AVAILABLE RECORDS below:

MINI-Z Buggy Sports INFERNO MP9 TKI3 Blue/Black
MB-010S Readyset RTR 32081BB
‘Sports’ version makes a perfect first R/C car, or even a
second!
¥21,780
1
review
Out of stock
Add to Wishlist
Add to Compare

End of AVAILABLE RECORDS.
AVAILABLE RECORDS below:

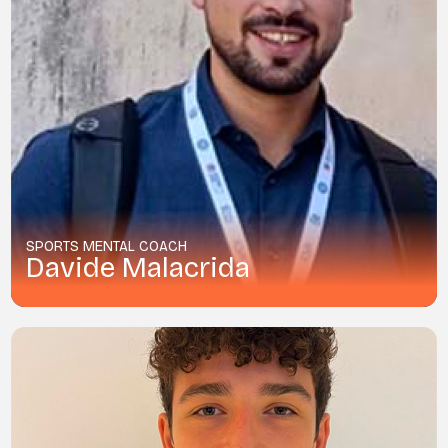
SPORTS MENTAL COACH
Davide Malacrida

End of AVAILABLE RECORDS.

| WHAT THIS TASK INVOLVES |
Repeat exactly the lines of the listing above, from the one with "MINI-Z Buggy Sports" down to the one with "Add to Compare"; both of those lines belong in the range.

| THE ANSWER |
MINI-Z Buggy Sports INFERNO MP9 TKI3 Blue/Black
MB-010S Readyset RTR 32081BB
‘Sports’ version makes a perfect first R/C car, or even a
second!
¥21,780
1
review
Out of stock
Add to Wishlist
Add to Compare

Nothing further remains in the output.